イマドキのイタモノ:年の初めは“Sandy Bridge”をグリグリと走らせた (2/5)

[石川ひさよし,ITmedia]

“K”はやっぱりオーバークロック

 もう1つ、重要な変更なのが対応するソケットの形状だ。従来の“Lynnfield”と“Clarkdale”では「LGA 1156」が用いられてきた。しかし、Sandy BridgeからはLGA 1155に対応する。わずか1ピンの違いとはいえ両者に互換性はない。Sandy Bridgeを使うためにはマザーボードの変更も必須になる。この変更と関連して、Sandy Bridge世代のCPUに対応するマザーボードでは、新しい「Intel 6シリーズ」チップセットが搭載される。

 この記事が掲載される2011年1月3日の時点で、インテルはSandy Bridge世代のCPUで登場するラインアップを明らかにしていない。ただし、今回の性能評価で利用した「Core i7-2600K」と「Core i5-2500K」については、その製品情報を明らかにしている。プロセッサーナンバーが従来の3ケタから2000番台の4ケタとなったほか、末尾に“K”がついている。この“K”は、従来のCore i7-875KとCore i5-655Kと同様に、オーバークロックに対応したラインアップであることを示す。同時に、vPro、Intel TXT、SIPPといったビジネス向け機能や、VT-dといった仮想化技術に対応していない。

プロセッサーナンバー Core i5-2500K Core i7-2600K
TDP 95ワット 95ワット
Core数 4 4
同時処理スレッド数 4 8
CPU動作クロック 3.3 3.4
TBT有効時最大クロック 3.7 3.8
メモリクロック DDR3-1333MHz DDR3-1333MHz
3次キャッシュメモリ容量 6Mバイト 8Mバイト
統合グラフィックスコア Intel HD Graphics 3000 Intel HD Graphics 3000
ダイナミック・フリークエンシー(最大時) up tp 1100MHz up tp 1350MHz
Hyper-Thread Technology -
Intel AVX
クイック・シンク・ビデオ
vPro/TXT/VT-d/SIPP
AES-NI

 今回評価作業では、マザーボードとして「DP67BG」と「DH67BL」の2枚を用意した。DP67BGは「Intel P67 Express」チップセットを搭載し、DH67BLは「Intel H67 Express」チップセットを搭載する。

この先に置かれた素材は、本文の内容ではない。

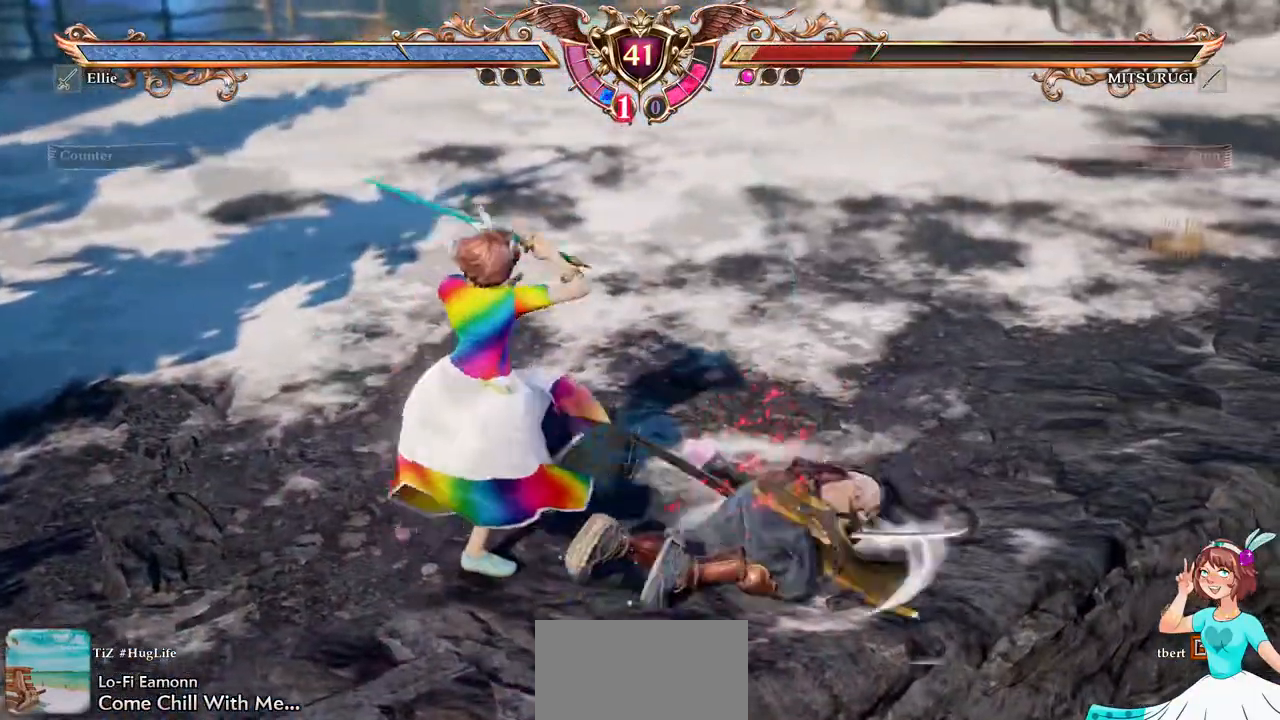
{"buttons": [], "events": [[33, "B", "down"], [117, "B", "up"], [167, "B", "down"], [200, "DPAD_RIGHT", "up"], [250, "B", "up"]]}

 Intel P67 Expressは、PCI Express x16対応スロットで利用できるレーンを8レーン×2に分割して、CrossFireX、および、マザーボードベンダーがNVIDIAからライセンスを取得することで対応できるSLIといったマルチGPU環境を構築できる。一方、Intel H67 ExpressはPCI Express x16対応スロットで利用するレーンの分割はできないものの、映像出力インタフェースを装備してSandy Bridgeの統合グラフィックスコアが利用できる。

 利用できるインタフェースでは、Serial ATA 6Gbpsがサポートされた(2ポート)。また、チップセットに接続するPCI Express x1レーンの転送レートがPCI Express 2.0準拠の5Gbpsとなったことや、これらのバスが高速化したことに対応するため、CPUとチップセットを結ぶDMIの帯域が拡張された。チップセットでサポートされたSerial ATA 6Gbpsだけでなく、PC周辺機器で普及しているUSB 3.0などインタフェースの高速化が進む中、このDMIの高速化が実は最も重要な強化ポイントといえるかもしれない。

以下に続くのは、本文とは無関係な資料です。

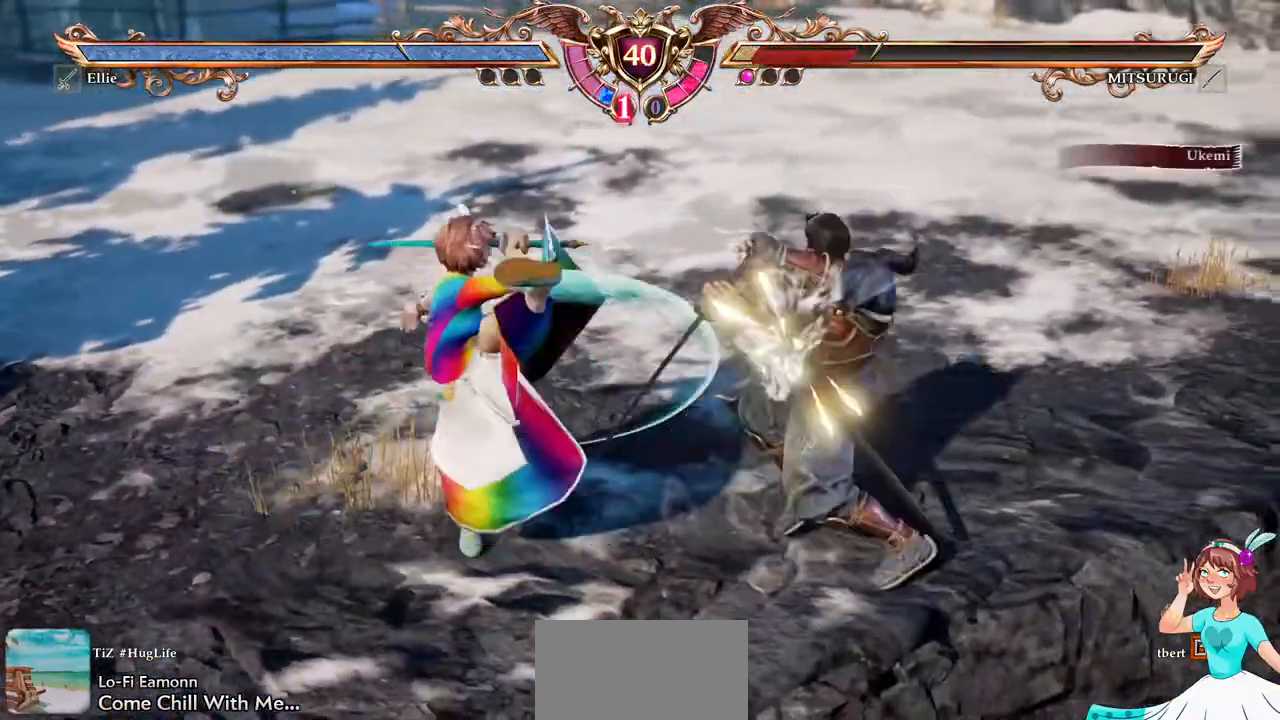
{"buttons": ["A"], "events": [[250, "A", "down"]]}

左がSandy Bridgeで採用したLGA1155で右がLynfield世代で使っているLGA1156。パッケージサイズは同じだが、切り欠きの位置やピン配列が異なる

Sandy Bridgeに対応するIntel純正マザーボード

 今回、性能検証を行うSandy Bridge世代のCPUは、先ほども触れたように「Core i7-2600K」(定格の動作クロックは3.4GHz)と「Core i5-2500K」(定格の動作クロックは3.3GHz)だ。マザーボードも先ほど紹介したようにIntel純正「DP67BG」(Intel P67 Express搭載)と「DH67BL」(Intel H67 Express)を用意した。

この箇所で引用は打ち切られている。